Alataj entrevista Hannes Bieger

Hannes Bieger é uma daquelas figuras que sempre está cercada por muitos equipamentos e artefatos complexos, devorando conhecimento. Não é pra menos, já que esse parece ser o habitat natural dos engenheiros de som, que adoram destrinchar esse universo tão técnico e que vez ou outra, somam isso à complexidade de suas mente e acabam por fazer música.

Para quem não sabe, Hannes é um dos engenheiros de áudio mais requisitados da Europa na música eletrônica e possui possui uma vasta lista de clientes, nomes fortes do House e Techno, como: Marcel Dettmann, Ben Klock, Steve Bug, Mano Le Tough, Tale of Us e Gui Boratto e já fez colaborações para a turma responsável pelo Ableton. Not bad.

Não é exagero chamá-lo de gênio. Além de ser uma referência de peso no que faz, Hannes já teve dois projetos musicais no passado: Airmate e Llava. Depois de 11 anos envolvido com mixagem e masterização, decidiu retomar as atividades como produtor e DJ com entusiasmo renovado, sem contar toda a bagagem absorvida ao trabalhar com os grandes nomes do meio.

De cara, já lançou um EP em 2017 pelo selo de Steve Bug, a Poker Flat, e dali em diante iniciou uma sequência de releases todos bem abarcados por gravadoras como a Bedrock, do mestre John Digweed, e Flying Circus, do duo Audiofly, seguindo muito bem avaliado a cada release.

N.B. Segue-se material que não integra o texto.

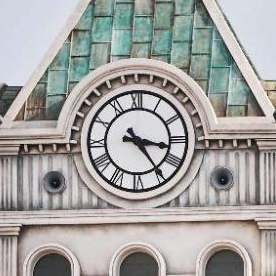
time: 3:24
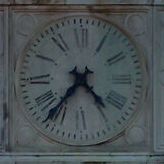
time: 4:36
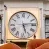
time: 5:13
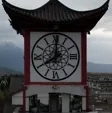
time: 8:00
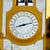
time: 8:11
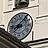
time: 8:07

Não demorou muito para trazer toda essa inteligência para um live act, já que nesses anos todos trabalhando no ramo foi adquirindo uma coleção seleta de sintetizadores e possui muita intimidade com eles. Hannes faz tudo isso sem deixar as atividades como engenheiro de som de lado. Conversamos com ele sobre sua história, carreira e muito mais, num papo bem bacana que você confere agora:

Alataj: Olá Hannes, tudo bem? Obrigada pela oportunidade. Bom, você é considerado uma referência mundial em termos de engenharia de áudio e, como nos clássicos começos, você caiu na música muito cedo, tocando em bandas. Como foi essa história com a música até a engenharia de som e como e quando você percebeu que tinha se encontrado na música eletrônica?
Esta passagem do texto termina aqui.